January 4, 2023. The little things that get big results, slowly but surely.
If you want to prevent weight gain, it seems you just have to knock off 100 calories per day. That’s a brisk 15-minute walk. Or a can of Coke. Do either or both of those little daily things to prevent putting on a couple of pounds a year, which is how most of us gain weight over time. For a decade. Or two. Or three. A couple of pounds a year for 30 years: plus 60 pounds from age 20 to age 50? Yikes.
All calories are not created equal. Pay attention to the kind of calories you eat. You want more of the low glycemic kind (whole grains, fruits, vegetables, dairy, meat, fish) and fewer of the high glycemic ones (highly refined flour and sugar in mass-produced snacks and sodas). This doesn’t mean you should cut out all carbs. Just lower your daily Glycemic Load. Want to eat pasta? Fine, just don’t cook it too long.
4 amazing little things: Al dente pasta – pasta cooked just long enough to be tender, not crunchy – has an unusually low glycemic index. Cook your pasta too long – to that soft, flaccid state – and its glycemic index actually increases about thirty percent. Serve it with super-low glycemic broccoli. Don’t overcook that, either. Steam it for just three or four minutes to maximize its cancer-fighting benefits.
And toss it with some good olive oil. It’s not just fragrant and delicious. It makes a big contribution to the feeling of satisfaction you get from this meal. And it’s what you need to get the actual nutritional value of the fat-soluble nutrients in your broccoli.

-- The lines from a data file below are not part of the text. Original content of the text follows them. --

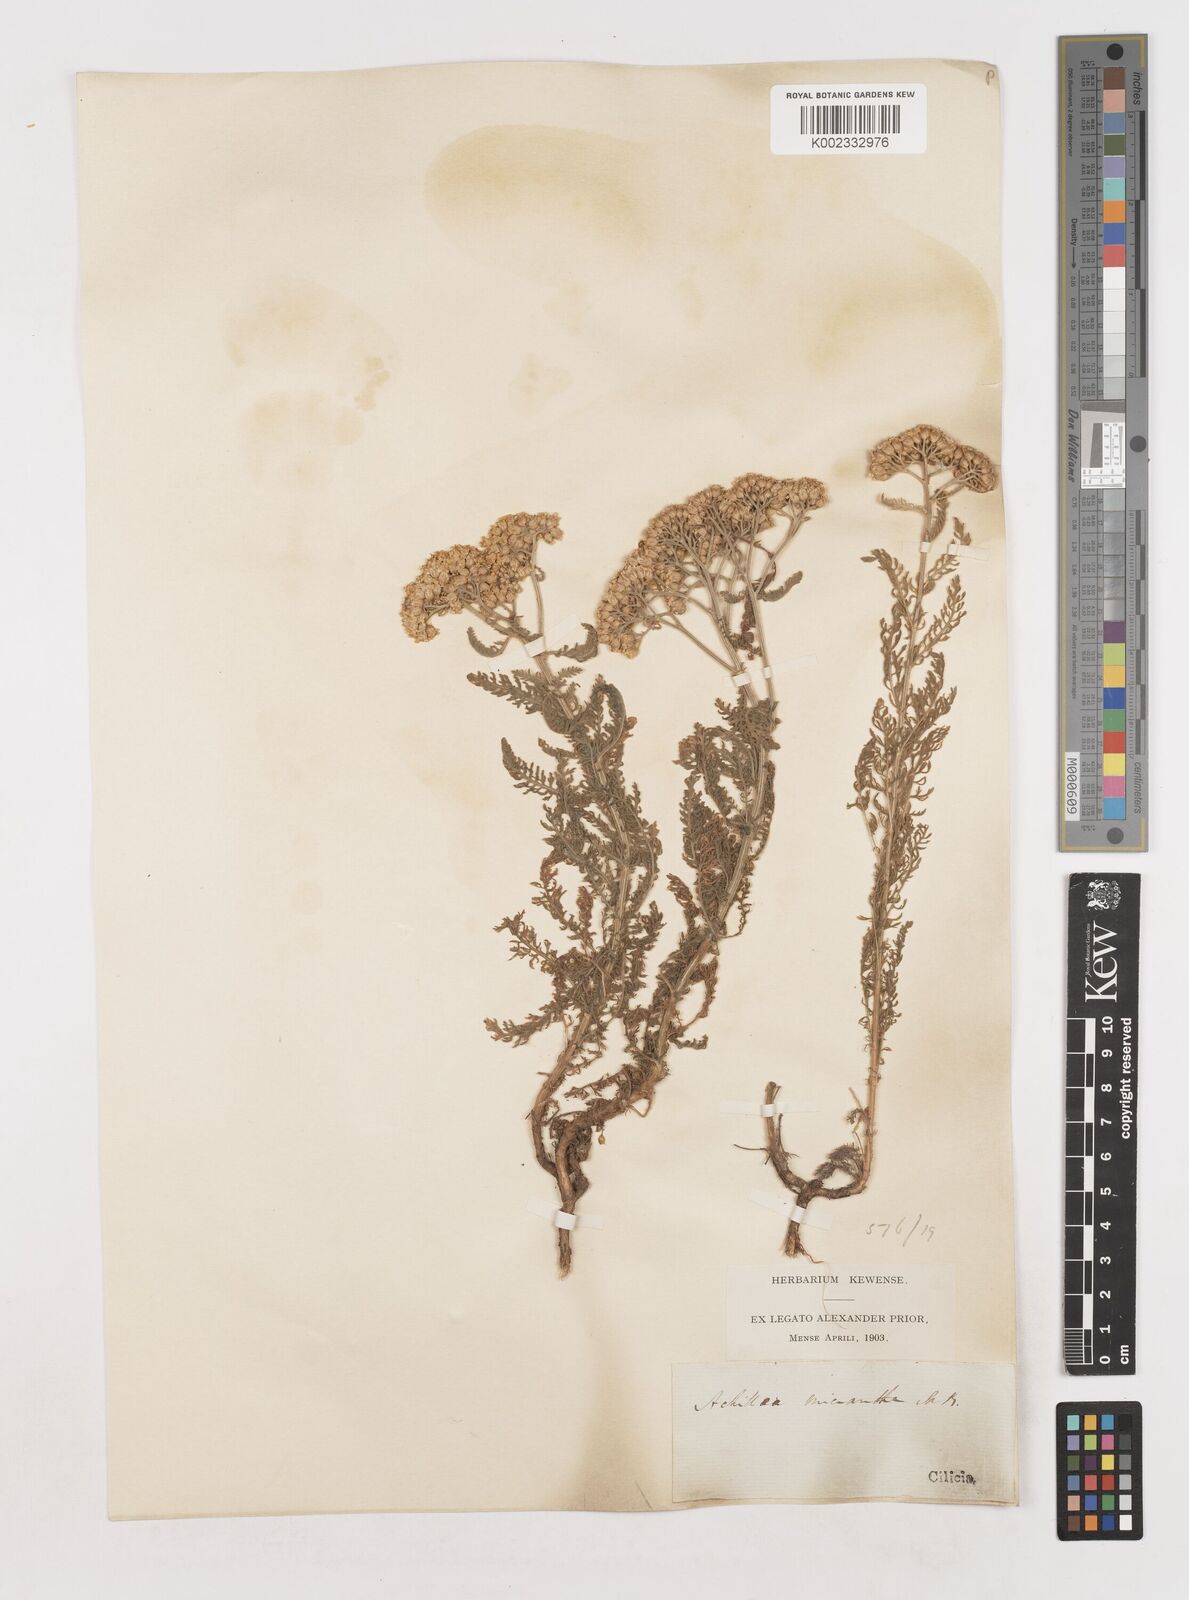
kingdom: Plantae
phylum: Tracheophyta
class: Magnoliopsida
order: Asterales
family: Asteraceae
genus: Achillea
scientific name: Achillea arabica
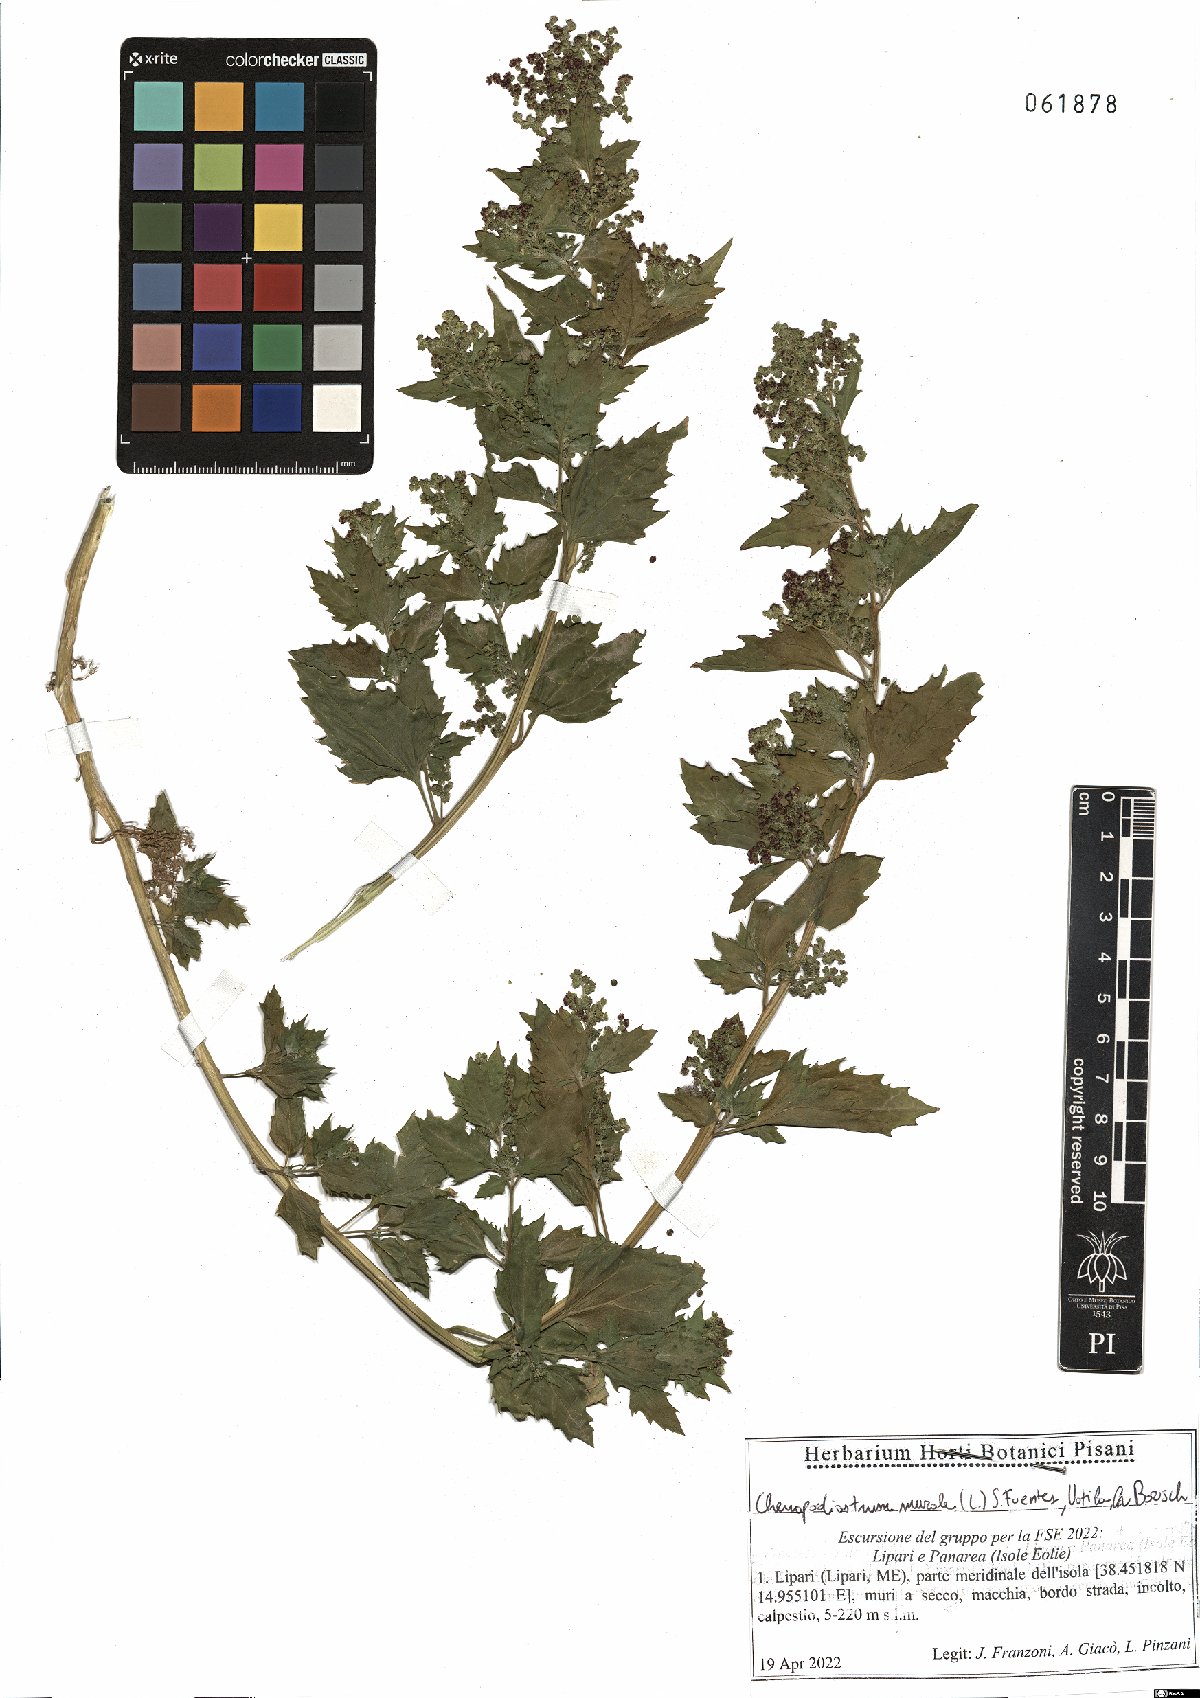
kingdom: Plantae
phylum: Tracheophyta
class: Magnoliopsida
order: Caryophyllales
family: Amaranthaceae
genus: Chenopodiastrum
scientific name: Chenopodiastrum murale
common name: Sowbane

Use the olive oil and some lemon to dress your potato salad. Get this: Chill your potato salad in the fridge for at least an hour. This “high carb” vegetable dish turns into a Low Glycemic Load dish. A Better Carb potato salad. Because the refrigeration and the acidity of the lemon in the dressing combine to give Perfect Potato Salad a much lower Glycemic index than potatoes served hot from the oven or stovetop. The cold storage increases the potatoes’ resistant starch content by more than a third. And the acid in the dressing slows down “stomach emptying”. The result: longer, slower digestion. Slower release of glucose into the bloodstream. No sugar spike. Just a huge blast of flavor from a very satisfying, creamy potato salad.
Walk this Way. When you’re out walking to burn your good, low glycemic calories, keep your pace above 2.5 miles per hour. If you walk faster, the benefits are significantly greater. This report, “The Relationship of Walking Intensity to Total and Cause-Specific Mortality”, concludes: “The risk for mortality: 1) decreases in association with walking intensity, and 2) increases substantially in association for walking pace > 24-minute mile …“. How much faster? Doesn’t seem to matter much. The study subjects who walked a moderately brisk 3 mph, a very brisk 3.75 mph and a race-walking 4.5 mph all benefitted similarly in terms of reduction in risk for premature death, cardiovascular disease, diabetes and dementia. Compared to the slower-walking group, their “all causes” risk was 44% lower. And much lower for dementia.